Task directions: Reproduce the listing below from the line with "text: 240 ->" to the line with "Татарские с соусом", both lines included, character for character, minus any pictures.

Data for analysis:

--- START ---

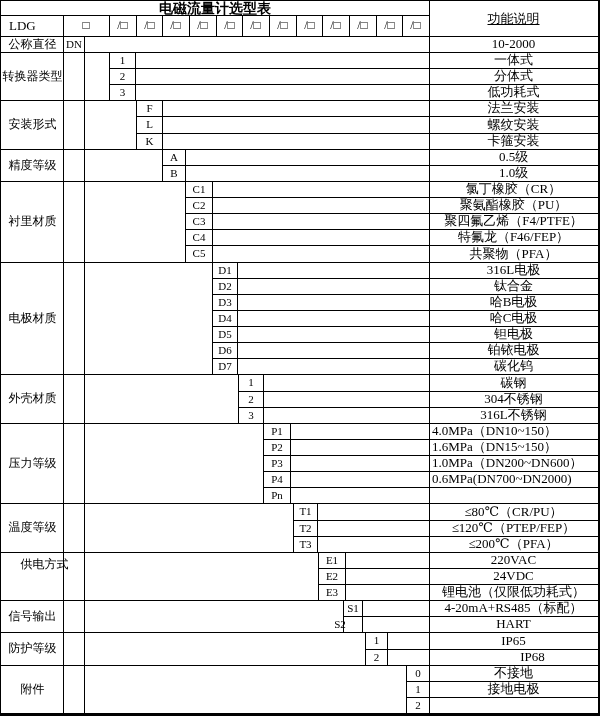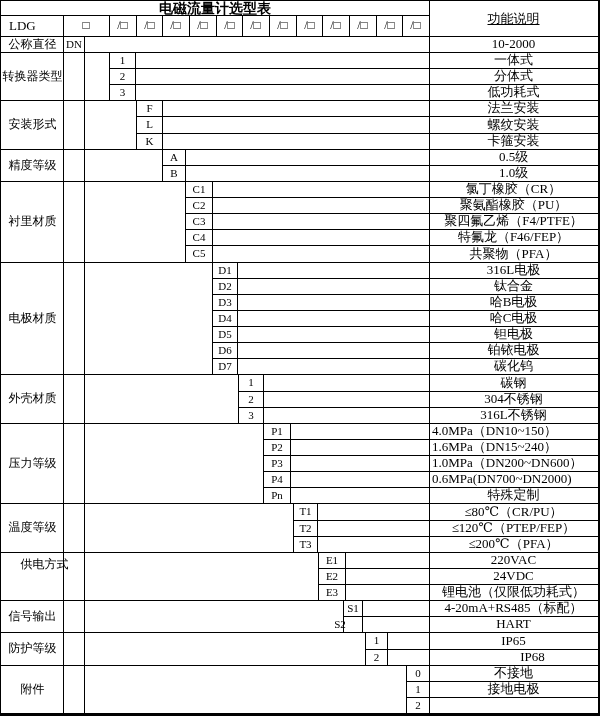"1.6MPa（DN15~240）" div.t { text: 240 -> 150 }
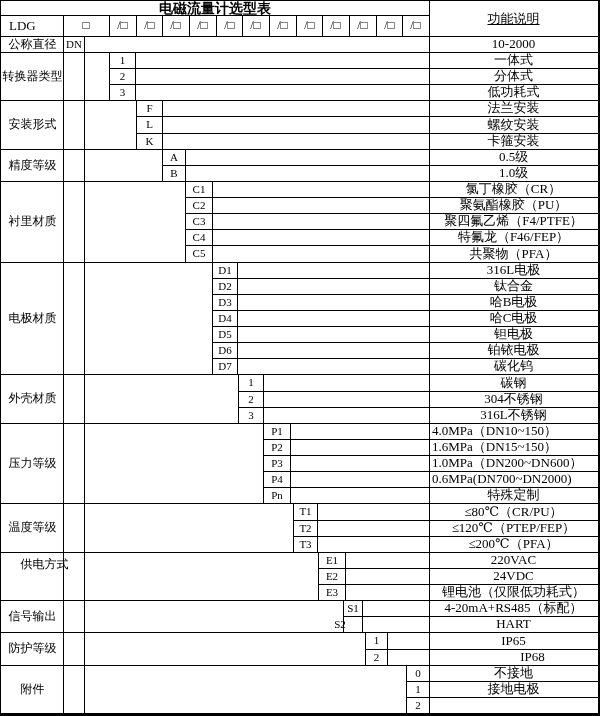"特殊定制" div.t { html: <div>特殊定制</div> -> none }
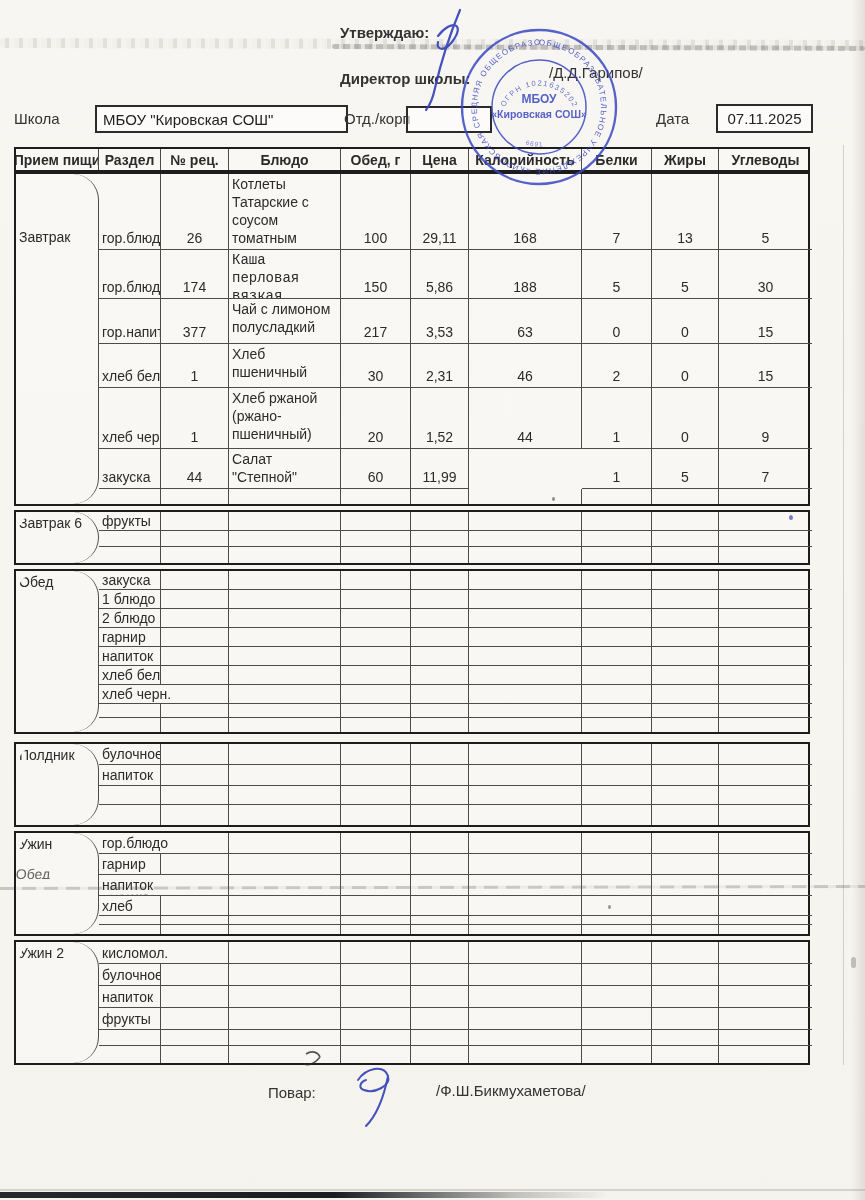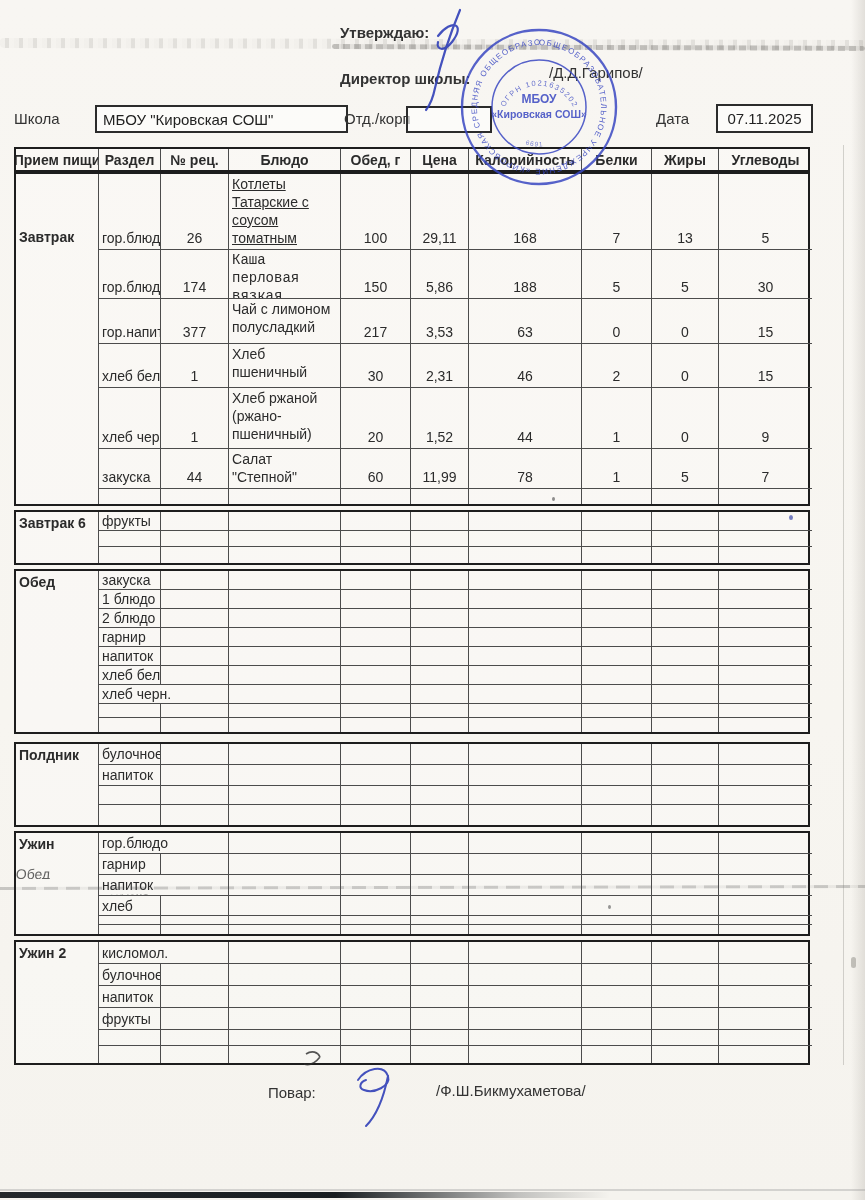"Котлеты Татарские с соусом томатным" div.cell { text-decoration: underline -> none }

--- END ---
--- START ---

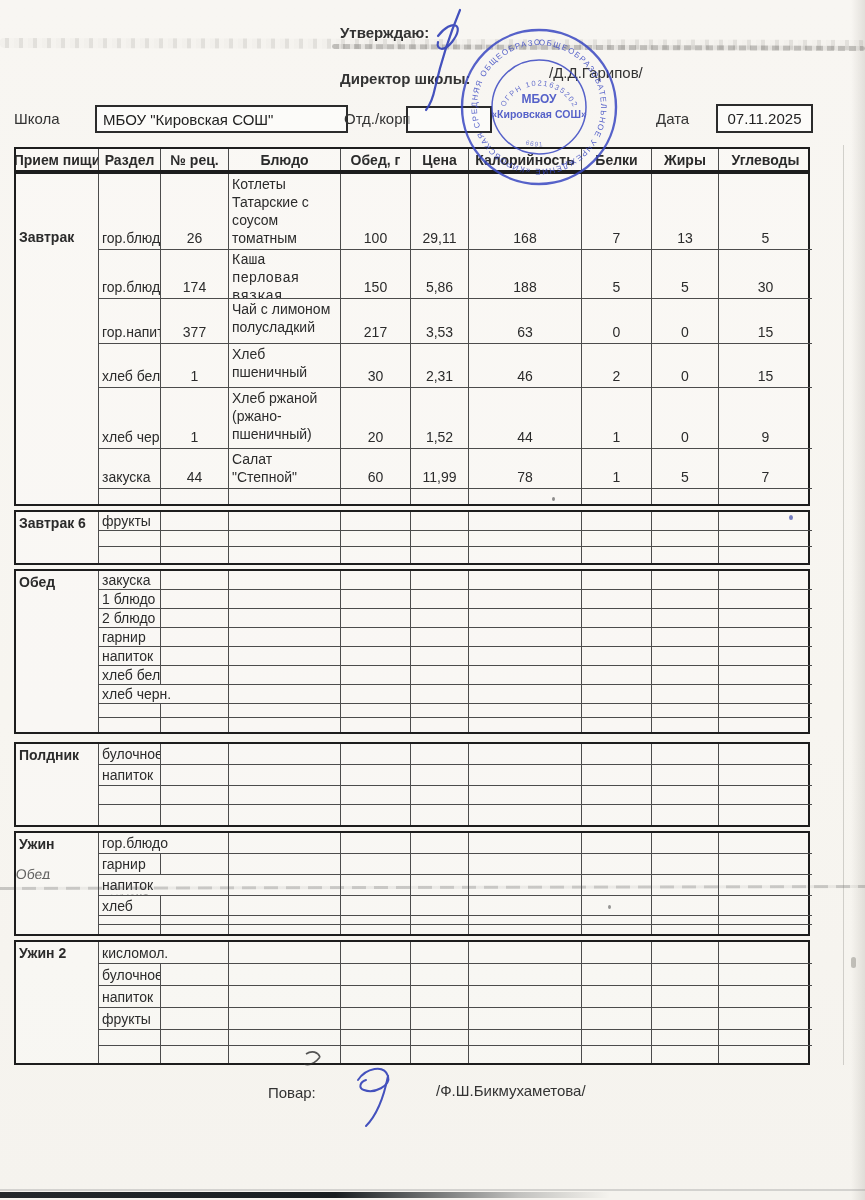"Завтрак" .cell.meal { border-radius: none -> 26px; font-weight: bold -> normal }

--- END ---
--- START ---

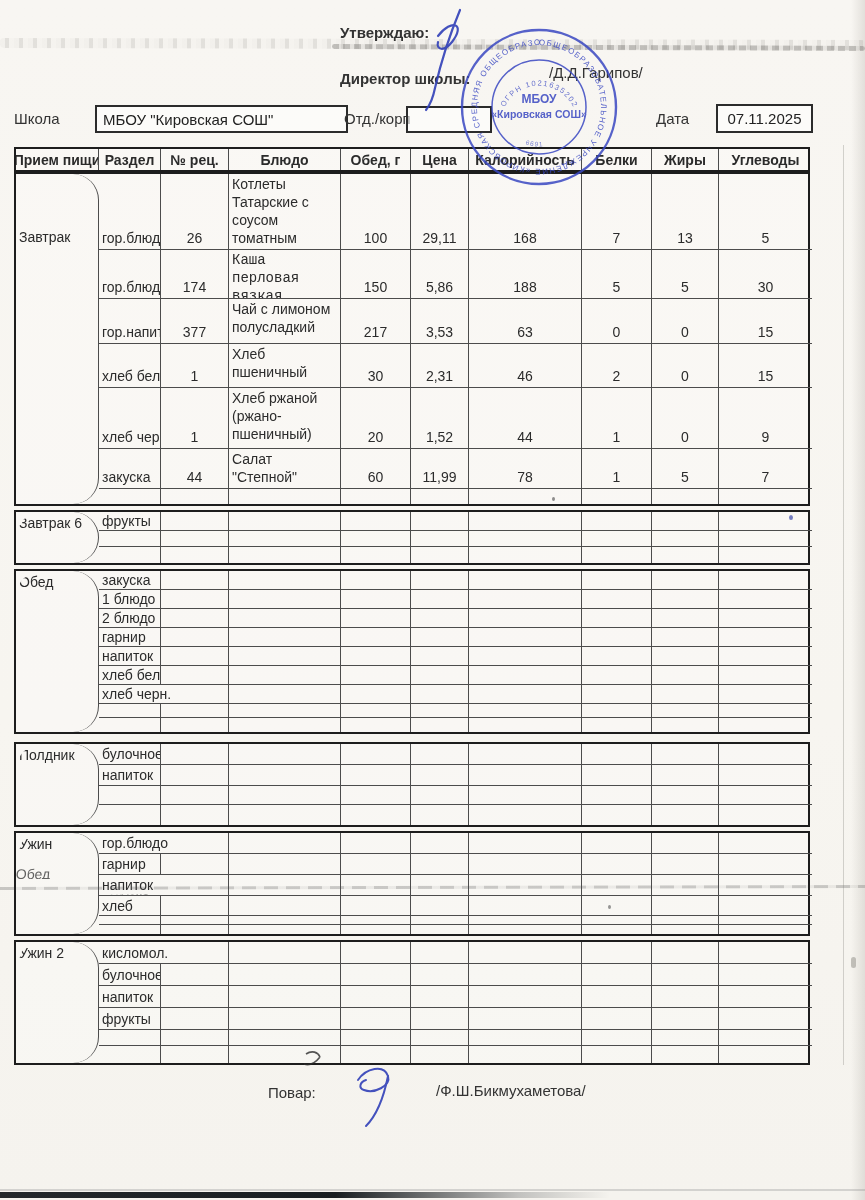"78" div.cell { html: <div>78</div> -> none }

--- END ---

Task response:
"1.6MPa（DN15~240）" div.t { text: 240 -> 150 }
"特殊定制" div.t { html: <div>特殊定制</div> -> none }
"Котлеты Татарские с соусом томатным" div.cell { text-decoration: underline -> none }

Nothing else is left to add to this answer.